**Estratto:**
LA TECNICA DELLO SCALATORE
Questa strategia mentale rappresenta chiaramente l’applicazione di una logica inversa a quella ordinaria, poiché prevede la messa in atto di una sequenza di atti apparentemente contro senso. Ovvero, una volta chiarito l’obiettivo da raggiungere, grazie all’applicazione della precedente tecnica, si deve immaginare a ritroso la sequenza di step sino al punto di partenza, invece che, come apparirebbe più “sensato” secondo una razionalità lineare, di partire dal punto di partenza per costruire la sequenza di passi fino al punto di arrivo.
Il suo nome, non a caso, deriva da ciò che da millenni fanno tutti gli esperti scalatori i quali, nel progettare il percorso più idoneo per raggiungere una vetta, prendono avvio dalla cima e a ritroso, spazio per spazio, costruiscono quella che sarà la traiettoria della loro scalata. (Vedi grafico). Questa tecnica, come appare chiaro dalle due immagini, permette di frazionare l’obiettivo da raggiungere in una serie di micro-obiettivi a partire dal più piccolo passo con cui iniziare l’applicazione della strategia di cambiamento. Tale contro-intuitiva metodica, permette di aggirare i nostri pregiudizi e schemi prefissati, che così tanto ci impediscono di trovare soluzioni alternative a quelle fallimentari. Mai dimenticare le parole di Leonardo da Vinci: “nulla ci inganna più dei nostri giudizi”.

[Dati di ragionamento spaziale]
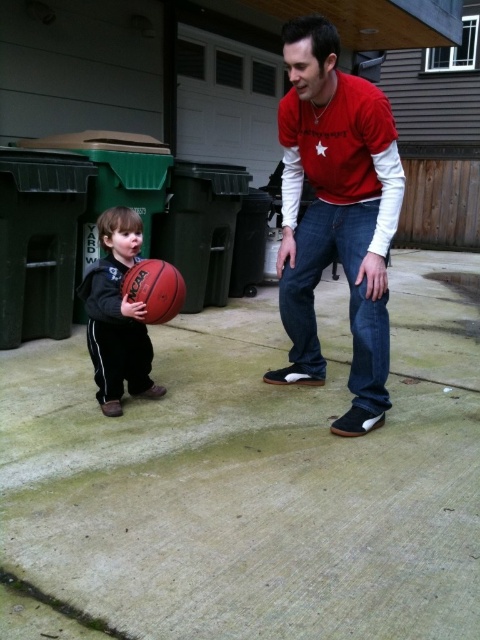
Question: Does red cotton shirt at center lie in front of rubber basketball at left?

Choices:
 (A) yes
 (B) no

Answer: (A)

Question: Does red cotton shirt at center have a greater width compared to rubber basketball at left?

Choices:
 (A) no
 (B) yes

Answer: (B)

Question: Which object is farther from the camera taking this photo?

Choices:
 (A) rubber basketball at left
 (B) red cotton shirt at center

Answer: (A)

Question: Which point appears farthest from the camera in this image?

Choices:
 (A) (175, 294)
 (B) (99, 400)

Answer: (B)

Question: Among these objects, which one is nearest to the camera?

Choices:
 (A) rubber basketball at left
 (B) red cotton shirt at center
 (C) rubber basketball at center

Answer: (B)

Question: Is the position of rubber basketball at left less distant than that of rubber basketball at center?

Choices:
 (A) no
 (B) yes

Answer: (B)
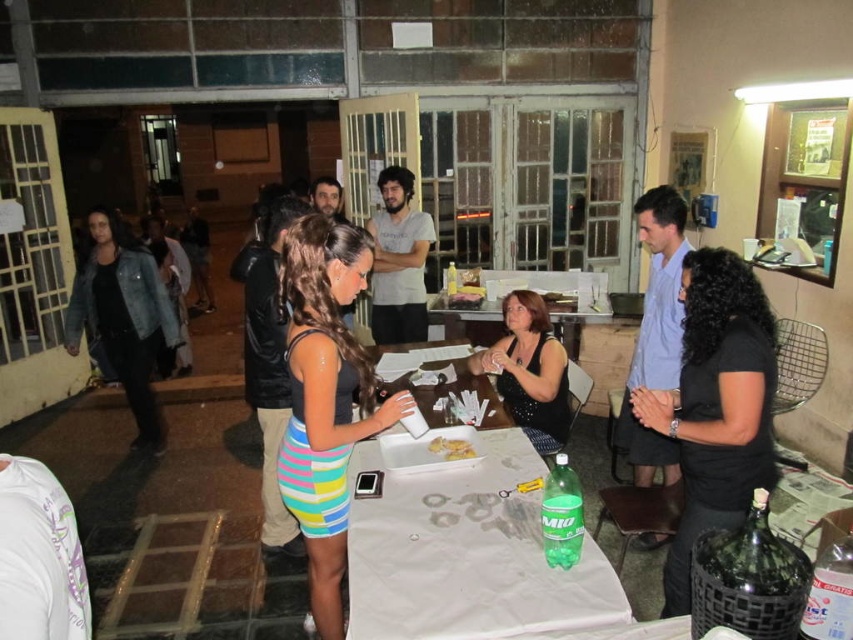
Who is more distant from viewer, [662,609] or [515,420]?

Positioned behind is point [515,420].

Is black matte shirt at center to the left of black sequined dress at center from the viewer's perspective?

In fact, black matte shirt at center is to the right of black sequined dress at center.

Who is more forward, [752,406] or [526,410]?

Point [752,406]

The height and width of the screenshot is (640, 853). I want to click on black matte shirt at center, so click(715, 404).

Is point (291, 412) positioned behind point (459, 458)?

That is True.

Is multicolored striped dress at center taller than yellow crumbly cake at center?

Yes.

Which is in front, point (289, 330) or point (473, 456)?

Point (289, 330) is in front.

Find the location of a particular element. The width and height of the screenshot is (853, 640). multicolored striped dress at center is located at coordinates [326, 397].

Based on the photo, how distant is denim jacket at left from black sequined dress at center?

7.63 feet

The image size is (853, 640). In order to click on denim jacket at left in this screenshot , I will do `click(123, 317)`.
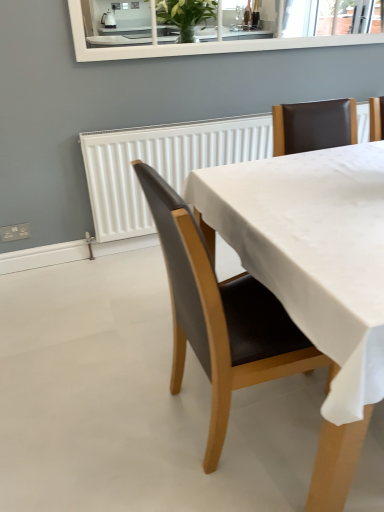
What are the coordinates of `brown leather chair at center` in the screenshot? It's located at (220, 315).

What do you see at coordinates (220, 315) in the screenshot? This screenshot has width=384, height=512. I see `brown leather chair at center` at bounding box center [220, 315].

Identify the location of brown leather chair at center. This screenshot has height=512, width=384. (220, 315).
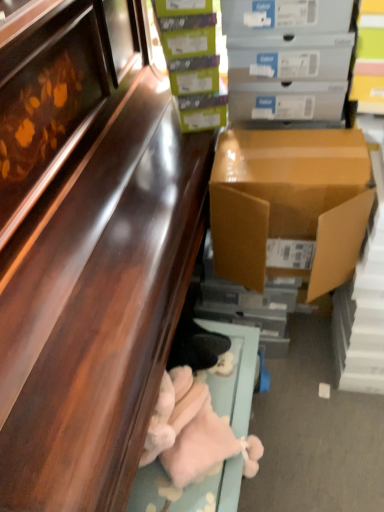
Question: Would you consider brown cardboard box at right, the first box when ordered from bottom to top, to be distant from shiny brown cabinet at lower left?

Choices:
 (A) yes
 (B) no

Answer: (B)

Question: From the image's perspective, would you say brown cardboard box at right, placed as the third box when sorted from top to bottom, is positioned over shiny brown cabinet at lower left?

Choices:
 (A) no
 (B) yes

Answer: (B)

Question: From the image's perspective, does brown cardboard box at right, the first box when ordered from bottom to top, appear lower than shiny brown cabinet at lower left?

Choices:
 (A) yes
 (B) no

Answer: (B)

Question: Is the position of brown cardboard box at right, the first box when ordered from bottom to top, less distant than that of shiny brown cabinet at lower left?

Choices:
 (A) yes
 (B) no

Answer: (B)

Question: Is brown cardboard box at right, placed as the third box when sorted from top to bottom, surrounding shiny brown cabinet at lower left?

Choices:
 (A) yes
 (B) no

Answer: (B)

Question: Can you confirm if brown cardboard box at right, the first box when ordered from bottom to top, is smaller than shiny brown cabinet at lower left?

Choices:
 (A) no
 (B) yes

Answer: (B)

Question: Is brown cardboard box at right, the first box when ordered from bottom to top, facing towards green matte box at upper center, placed as the second box when sorted from bottom to top?

Choices:
 (A) yes
 (B) no

Answer: (B)

Question: Is brown cardboard box at right, the first box when ordered from bottom to top, facing away from green matte box at upper center, arranged as the 2th box when viewed from the top?

Choices:
 (A) yes
 (B) no

Answer: (B)

Question: Is brown cardboard box at right, placed as the third box when sorted from top to bottom, taller than green matte box at upper center, arranged as the 2th box when viewed from the top?

Choices:
 (A) yes
 (B) no

Answer: (B)

Question: Is brown cardboard box at right, the first box when ordered from bottom to top, smaller than green matte box at upper center, arranged as the 2th box when viewed from the top?

Choices:
 (A) no
 (B) yes

Answer: (A)

Question: From the image's perspective, is brown cardboard box at right, placed as the third box when sorted from top to bottom, over green matte box at upper center, placed as the second box when sorted from bottom to top?

Choices:
 (A) yes
 (B) no

Answer: (B)

Question: Is brown cardboard box at right, the first box when ordered from bottom to top, positioned before green matte box at upper center, arranged as the 2th box when viewed from the top?

Choices:
 (A) no
 (B) yes

Answer: (B)

Question: From a real-world perspective, is green matte box at upper center, arranged as the 2th box when viewed from the top, under shiny brown cabinet at lower left?

Choices:
 (A) no
 (B) yes

Answer: (A)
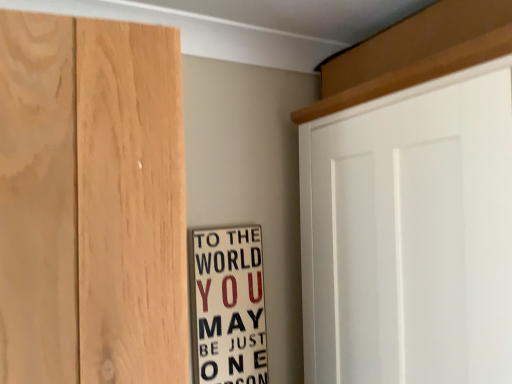
What is the approximate height of white paper sign at center?

The height of white paper sign at center is 14.89 inches.

This screenshot has height=384, width=512. In order to click on white paper sign at center in this screenshot , I will do `click(229, 306)`.

Image resolution: width=512 pixels, height=384 pixels. Describe the element at coordinates (229, 306) in the screenshot. I see `white paper sign at center` at that location.

Locate an element on the screen. white paper sign at center is located at coordinates (229, 306).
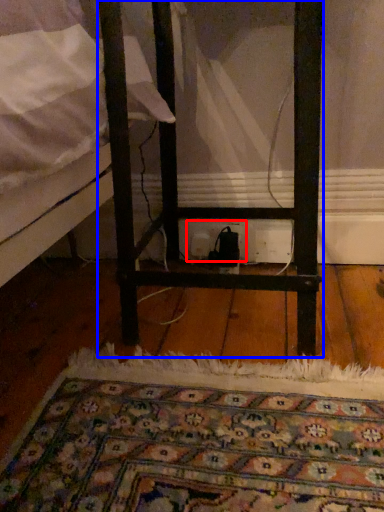
Question: Which object appears closest to the camera in this image, electric outlet (highlighted by a red box) or furniture (highlighted by a blue box)?

Choices:
 (A) electric outlet
 (B) furniture

Answer: (B)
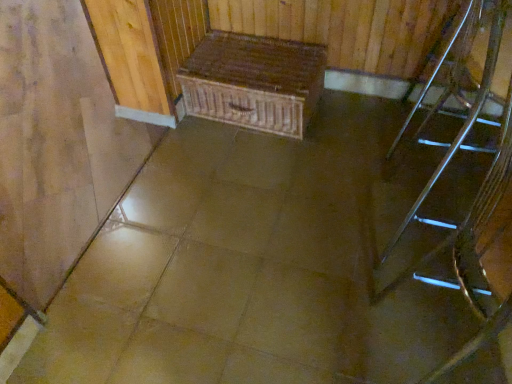
This screenshot has height=384, width=512. What are the coordinates of `blank area to the left of metallic silver stairs at right` in the screenshot? It's located at (331, 238).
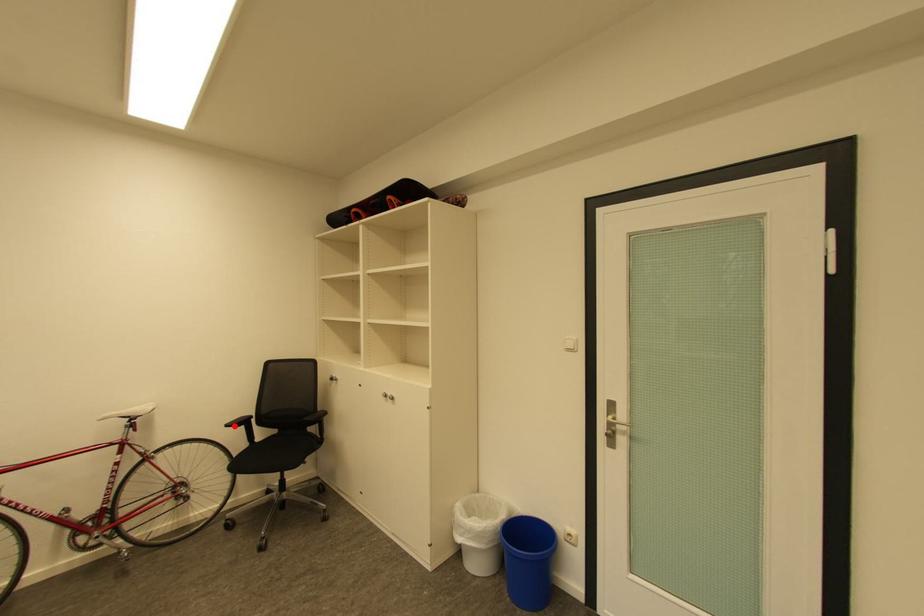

**Compiti ed esercizi:**
A: Riporta il passo del brano sulla tecnica dello scalatore compreso tra "LA TECNICA DELLO" e "punto di arrivo.", estremi inclusi.
B: Porta avanti il brano sulla tecnica dello scalatore, riprendendo subito dopo la sua ultima frase.

**Risposte ai compiti:**
A:
LA TECNICA DELLO SCALATORE
Questa strategia mentale rappresenta chiaramente l’applicazione di una logica inversa a quella ordinaria, poiché prevede la messa in atto di una sequenza di atti apparentemente contro senso. Ovvero, una volta chiarito l’obiettivo da raggiungere, grazie all’applicazione della precedente tecnica, si deve immaginare a ritroso la sequenza di step sino al punto di partenza, invece che, come apparirebbe più “sensato” secondo una razionalità lineare, di partire dal punto di partenza per costruire la sequenza di passi fino al punto di arrivo.

B:
LA TECNICA DEL COME PEGGIORARE
L’altra tecnica, ideata in maniera originale, parte essenziale del modello di Problem Solving
Strategico formalizzato da Giorgio Nardone, è quella che rappresenta una sorta di “arma vincente” nei confronti delle situazioni apparentemente inamovibili. Questa si esprime nel domandarsi quali sarebbero le azioni da mettere in atto e quelle da evitare per volontariamente peggiorare la attuale situazione, che al contrario vorremmo migliorare. Così come, chiedersi quali sarebbero le cose che dovrei pensare volontariamente e quali evitare di pensare per deliberatamente far complicare i problemi presenti, invece che condurli alla loro soluzione. Dopodiché, stilare una attenta lista per iscritto a cominciare dalle più importanti sino alle minori. Questa che può apparire una domanda assurda, considerato che il soggetto vorrebbe migliorare la sua condizione risolvendo i propri problemi, in realtà è una forma di autoinganno strategico basato sulla logica del paradosso, ovvero: “se vuoi imparare a drizzare una cosa impara prima come storcerla di più”. Il lettore deve sapere che se io mi sforzo di pensare a tutti i modi per peggiorare la mia situazione l’effetto sarà di due tipi:
1) Identifico tutta una serie di atti controproducenti, verso cui maturerò una pressoché immediata avversione che, naturalmente, mi condurrà a evitare di realizzarli.
2) Il secondo, ancora più sorprendente, è che la mente spinta in tale direzione come una molla rimbalza nel suo opposto, ovvero nel riuscire a vedere da altri punti di vista la situazione escogitando spesso soluzioni prima nemmeno lontanamente contemplate.
Non è un caso che tutti i più grandi scienziati della storia, da Archimede ad Edison, abbiano fatto ampio ricorso a questa strategia mentale per incrementare la loro capacità di inventare. Del resto come William James, il primo grande psicologo dell’epoca moderna, scriveva:
“il genio è colui che riesce a percepire la realtà da prospettive non ordinarie".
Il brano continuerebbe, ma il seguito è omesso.